Il y a deux semaines, le Musée d'Archéologie nationale de Saint-Germain-en-Laye lançait un appel aux dons pour acheter à un particulier un trésor gaulois découvert à Pas-en-Artois, en 2011. Mais certains soupçonnent cette personne d'avoir creusé le sol pour le dénicher. Une pratique interdite.
L'appel aux dons lancé fin septembre par le Musée d'Archéologie nationale de Saint-Germain-en-Laye a jeté le trouble à Pas-en-Artois comme au sein de la communauté scientifique. Beaucoup visiblement ignoraient qu'un trésor gaulois, composé d'une quarantaine d'objets en or et attribué à la tribu des Atrébates (IIe-Ier siècle avant JC), avait été découvert il y a trois ans par un particulier, dans une propriété privée située sur cette petite commune du sud du Pas-de-Calais.
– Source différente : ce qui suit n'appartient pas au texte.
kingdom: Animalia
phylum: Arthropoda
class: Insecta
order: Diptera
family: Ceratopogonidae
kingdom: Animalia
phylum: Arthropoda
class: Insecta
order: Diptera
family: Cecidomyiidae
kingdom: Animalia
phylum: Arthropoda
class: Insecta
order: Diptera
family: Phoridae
La semaine dernière, La Voix du Nord révélait des photos embarrassantes, circulant sur internet. Elles ont été prises en 2011 lors de la découverte de ce trésor. Elles montrent que le sol a été creusé sur plusieurs dizaines de centimètres pour extraire les précieux objets, ce qui semblerait indiquer que cette découverte n'a pas été "fortuite" mais rendue possible grâce à l'usage de détecteurs de métaux. Ce qui est interdit en France, sauf autorisation des services de l'Etat. "Un chercheur de trésor ne peut en aucun cas découvrir un trésor, puisque par définition de la loi, depuis le Code Napoléon et même antérieurement, un trésor est un objet - ou un ensemble d'objets - découvert accidentellement", explique Etienne Louis, archéologue à la Communauté d'Agglomération du Douaisis. "Donc à partir du moment où on le cherche, ça n'est plus un trésor au sens de la loi. Que ce soit avec un détecteur de métal ou tout autre outil, une recherche archéologique est soumise à autorisation. Que ce soit chez soi ou à plus forte raison chez autrui".
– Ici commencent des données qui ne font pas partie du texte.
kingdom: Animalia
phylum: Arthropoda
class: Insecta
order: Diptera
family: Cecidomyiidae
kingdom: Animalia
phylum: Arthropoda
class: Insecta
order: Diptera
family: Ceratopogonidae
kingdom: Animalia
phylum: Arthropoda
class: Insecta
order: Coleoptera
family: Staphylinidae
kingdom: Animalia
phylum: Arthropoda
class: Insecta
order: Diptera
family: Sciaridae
Selon le comte et la comtesse de Pas, propriétaires du terrain, l'inventeur du trésor serait entré sans autorisation sur leur propriété avec un détecteur de métaux. "On suppose que la personne qui l'a trouvé cherchait plutôt des vestiges de la guerre de 14, certains cherchent des vieux obus, des casques, des choses comme ça.", estime Marie-Thérèse de Pas. "Je pense qu'il ne cherchait pas particulièrement un trésor." Ces propos ont fait bondir l'intéressé qui nous a contacté, sous couvert d'anonymat, via son compte Facebook. "Monsieur de Pas était au courant de la venue des archéologues du Nord et du Pas-de-Calais pour excaver ces objets", assure-t-il. "Encore une fois, j'ai bien trouvé une partie des objets en surface, le trou que l'on voit sur les photos et la vidéo a été effectué par la DRAC (Direction Régionale des Affaires Culturelles NDR) de Lille, en ma présence et en présence du garde chasse du comte de Pas". "Ce n'est pas moi qui ai creusé ce trou, mais bien les archéologues du Nord, pour sauver ces objets d'un vol éventuel", avait-il déjà affirmé sur sa page Facebook. "Comme je l'ai déjà dit, j'avais trouvé en surface quelques jours plus tôt de la tôle d'or froissée. Sous ces morceaux de tôle, il y avait des joncs, des tampons de torques et les bijoux annulaires, le tout mélangé avec des silex et des racines. Lors de la découverte du torque de Mailly-le-Camp, René Jouffroy, grand archéologue, écrivait que ces dépôts avaient un point commun, c'est qu'ils se retrouvaient à la surface, au point que les scientifiques se posaient la question si les Gaulois ne les accrochaient pas aux arbres. Les pluies diluviennes de l'été 2010 a certainement joué un rôle important dans le ravinement de ce talus laissant apparaître ce trésor. Le Trésor des Atrébates est à Pas-en-Artois, ce que l'urne funéraire est a la dune du Pilat. Un jour ou l'autre, la nature rend visible ses trésors engloutis".
S'il est reconnu que la découverte du trésor gaulois de Pas-en-Artois est le fruit d'une fouille illégale, son inventeur ne touchera pas un centime (sa valeur a été estimée à environ 800 000 euros). Il pourrait même se voir infliger une peine de prison ainsi qu'une amende.